ECLI:NL:HR:2011:BQ7064
Hoge Raad
- Cassatie
- J.B. Fleers
- A.M.J. van Buchem-Spapens
- J.C. van Oven
- W.A.M. van Schendel
- C.E. Drion
- Rechtspraak.nl
Toelaatbaarheid van eiswijziging na pleidooi in hoger beroep en uitleg van koopovereenkomst in het licht van art. 3:84 lid 3 BW
In deze zaak heeft de Hoge Raad op 23 september 2011 uitspraak gedaan in een cassatieprocedure die voortvloeide uit een geschil over de toelaatbaarheid van een eiswijziging na pleidooi in hoger beroep. De zaak betreft een koopovereenkomst tussen Ru-Pro en [eiser], waarbij het bedrijfspand van Ru-Pro aan [eiser] werd verkocht. De Hoge Raad oordeelde dat de eiswijziging, die door het hof was toegestaan, niet in overeenstemming was met de strikte regels van het procesrecht, zoals vastgelegd in artikel 347 lid 1 van het Wetboek van Burgerlijke Rechtsvordering (Rv). Het hof had de eiswijziging toegestaan naar aanleiding van een vraag die het zelf had opgeworpen over de strijdigheid van de overeenkomst met artikel 3:84 lid 3 van het Burgerlijk Wetboek (BW).
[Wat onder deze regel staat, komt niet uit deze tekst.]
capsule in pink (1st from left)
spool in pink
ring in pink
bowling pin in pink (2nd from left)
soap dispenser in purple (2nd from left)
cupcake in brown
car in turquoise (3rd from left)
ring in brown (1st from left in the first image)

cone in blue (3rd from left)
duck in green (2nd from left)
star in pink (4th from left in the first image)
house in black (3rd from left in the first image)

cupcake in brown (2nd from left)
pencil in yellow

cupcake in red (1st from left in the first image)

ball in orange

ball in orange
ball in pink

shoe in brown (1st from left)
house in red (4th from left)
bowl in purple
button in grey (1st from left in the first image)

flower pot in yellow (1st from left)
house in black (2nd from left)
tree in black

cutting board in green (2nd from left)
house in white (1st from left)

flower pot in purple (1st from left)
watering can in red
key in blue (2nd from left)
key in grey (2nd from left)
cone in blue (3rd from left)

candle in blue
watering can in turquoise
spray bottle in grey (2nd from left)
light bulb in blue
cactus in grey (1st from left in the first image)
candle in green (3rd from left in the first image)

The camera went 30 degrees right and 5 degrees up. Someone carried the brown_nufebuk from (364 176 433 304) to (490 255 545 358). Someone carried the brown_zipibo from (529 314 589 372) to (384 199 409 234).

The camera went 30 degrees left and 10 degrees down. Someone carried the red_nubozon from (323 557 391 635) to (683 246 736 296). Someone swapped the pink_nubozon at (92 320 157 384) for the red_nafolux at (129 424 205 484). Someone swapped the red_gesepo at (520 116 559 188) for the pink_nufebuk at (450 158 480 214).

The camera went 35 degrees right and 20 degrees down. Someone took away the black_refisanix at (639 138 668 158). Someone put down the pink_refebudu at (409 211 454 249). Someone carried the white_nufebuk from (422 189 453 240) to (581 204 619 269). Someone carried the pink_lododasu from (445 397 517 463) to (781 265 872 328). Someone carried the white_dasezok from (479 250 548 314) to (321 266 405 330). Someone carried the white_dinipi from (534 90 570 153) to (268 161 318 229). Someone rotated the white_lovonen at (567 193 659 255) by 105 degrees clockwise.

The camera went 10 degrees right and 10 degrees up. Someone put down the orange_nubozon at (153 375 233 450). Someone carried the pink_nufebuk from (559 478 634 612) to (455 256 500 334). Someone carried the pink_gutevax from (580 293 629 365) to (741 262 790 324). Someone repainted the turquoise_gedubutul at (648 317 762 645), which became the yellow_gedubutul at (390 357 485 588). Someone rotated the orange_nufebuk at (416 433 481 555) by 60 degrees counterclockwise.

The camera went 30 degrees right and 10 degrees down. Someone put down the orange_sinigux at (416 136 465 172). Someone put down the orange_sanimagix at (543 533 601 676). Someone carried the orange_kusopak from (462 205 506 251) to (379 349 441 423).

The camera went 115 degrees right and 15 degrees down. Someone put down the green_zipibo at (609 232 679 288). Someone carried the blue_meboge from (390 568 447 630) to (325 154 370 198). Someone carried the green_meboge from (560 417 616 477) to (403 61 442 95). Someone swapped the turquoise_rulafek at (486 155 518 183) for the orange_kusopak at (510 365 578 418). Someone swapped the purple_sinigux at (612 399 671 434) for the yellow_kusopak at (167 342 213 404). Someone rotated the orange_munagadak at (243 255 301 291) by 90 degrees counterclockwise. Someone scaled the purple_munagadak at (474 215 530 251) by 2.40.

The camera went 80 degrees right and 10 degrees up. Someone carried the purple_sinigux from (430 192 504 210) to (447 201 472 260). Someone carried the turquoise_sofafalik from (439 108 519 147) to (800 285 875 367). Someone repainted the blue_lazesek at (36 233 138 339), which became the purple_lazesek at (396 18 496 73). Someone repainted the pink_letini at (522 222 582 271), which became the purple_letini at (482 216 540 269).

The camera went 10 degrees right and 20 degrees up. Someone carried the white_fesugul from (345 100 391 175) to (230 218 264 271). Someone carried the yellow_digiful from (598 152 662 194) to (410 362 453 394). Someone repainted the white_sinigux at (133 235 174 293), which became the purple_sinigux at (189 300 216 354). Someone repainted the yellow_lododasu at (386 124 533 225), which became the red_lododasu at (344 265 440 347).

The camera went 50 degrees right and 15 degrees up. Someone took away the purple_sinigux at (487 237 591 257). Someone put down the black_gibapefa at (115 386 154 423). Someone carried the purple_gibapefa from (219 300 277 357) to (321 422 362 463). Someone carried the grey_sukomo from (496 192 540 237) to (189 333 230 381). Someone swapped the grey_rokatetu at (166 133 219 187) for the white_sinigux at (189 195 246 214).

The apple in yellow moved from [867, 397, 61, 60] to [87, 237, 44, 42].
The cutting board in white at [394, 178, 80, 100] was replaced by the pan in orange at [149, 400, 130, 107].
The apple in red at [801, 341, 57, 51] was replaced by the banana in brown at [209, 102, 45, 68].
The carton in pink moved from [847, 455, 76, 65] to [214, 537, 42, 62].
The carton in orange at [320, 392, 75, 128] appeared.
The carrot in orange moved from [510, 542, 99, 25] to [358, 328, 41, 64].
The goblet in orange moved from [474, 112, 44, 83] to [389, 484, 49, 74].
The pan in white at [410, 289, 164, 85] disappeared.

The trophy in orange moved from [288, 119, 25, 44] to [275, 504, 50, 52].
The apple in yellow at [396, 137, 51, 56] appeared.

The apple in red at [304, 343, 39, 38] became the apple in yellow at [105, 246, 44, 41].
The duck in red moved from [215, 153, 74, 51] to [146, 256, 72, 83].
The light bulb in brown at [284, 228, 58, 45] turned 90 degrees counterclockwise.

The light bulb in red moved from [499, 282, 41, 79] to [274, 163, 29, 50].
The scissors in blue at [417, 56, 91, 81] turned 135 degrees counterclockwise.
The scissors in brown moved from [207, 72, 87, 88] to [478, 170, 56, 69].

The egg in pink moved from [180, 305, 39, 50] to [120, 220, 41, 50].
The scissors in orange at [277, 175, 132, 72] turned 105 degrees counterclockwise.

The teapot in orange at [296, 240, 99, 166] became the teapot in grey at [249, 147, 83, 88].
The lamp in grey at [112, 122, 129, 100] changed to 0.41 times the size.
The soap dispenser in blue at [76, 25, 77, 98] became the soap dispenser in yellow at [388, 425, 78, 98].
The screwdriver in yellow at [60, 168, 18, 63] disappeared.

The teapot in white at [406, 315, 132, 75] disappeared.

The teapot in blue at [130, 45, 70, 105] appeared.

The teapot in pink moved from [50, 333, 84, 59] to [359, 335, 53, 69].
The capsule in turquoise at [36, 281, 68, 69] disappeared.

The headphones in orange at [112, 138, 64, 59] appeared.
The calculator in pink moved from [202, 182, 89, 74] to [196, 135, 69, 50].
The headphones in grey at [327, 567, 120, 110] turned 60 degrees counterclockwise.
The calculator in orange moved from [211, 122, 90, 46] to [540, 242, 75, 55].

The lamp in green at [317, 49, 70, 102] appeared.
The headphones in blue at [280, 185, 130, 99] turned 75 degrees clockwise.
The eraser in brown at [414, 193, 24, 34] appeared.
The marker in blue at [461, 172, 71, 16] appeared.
De Hoge Raad oordeelde dat deze gang van zaken geen uitzondering op de regel rechtvaardigde en dat de eiswijziging niet was toegestaan.
De feiten van de zaak zijn als volgt: Ru-Pro, een vennootschap, had in 1999 activa verkocht aan Embas B.V., een onderneming waarvan [eiser] aandeelhouder en bestuurder was. De koopovereenkomst bevatte een terugkooprecht voor Ru-Pro, maar het hof oordeelde dat de overeenkomst in strijd was met artikel 3:84 lid 3 BW, waardoor de levering van het pand ongeldig was. De Hoge Raad vernietigde het arrest van het hof en verwees de zaak naar het gerechtshof te Arnhem voor verdere behandeling.
De Hoge Raad benadrukte dat de in artikel 347 lid 1 Rv neergelegde twee-conclusie-regel de bevoegdheid van de oorspronkelijk eiser tot wijziging van zijn eis in hoger beroep beperkt. De Hoge Raad concludeerde dat de eiswijziging niet toelaatbaar was, omdat deze niet was ingegeven door een ondubbelzinnige toestemming van de wederpartij en ook niet voortvloeide uit nieuwe feiten of omstandigheden die na de memorie van grieven waren opgekomen. De uitspraak heeft belangrijke implicaties voor de rechtspraktijk, met name voor de toelaatbaarheid van eiswijzigingen in hoger beroep en de uitleg van koopovereenkomsten in het licht van de wettelijke bepalingen.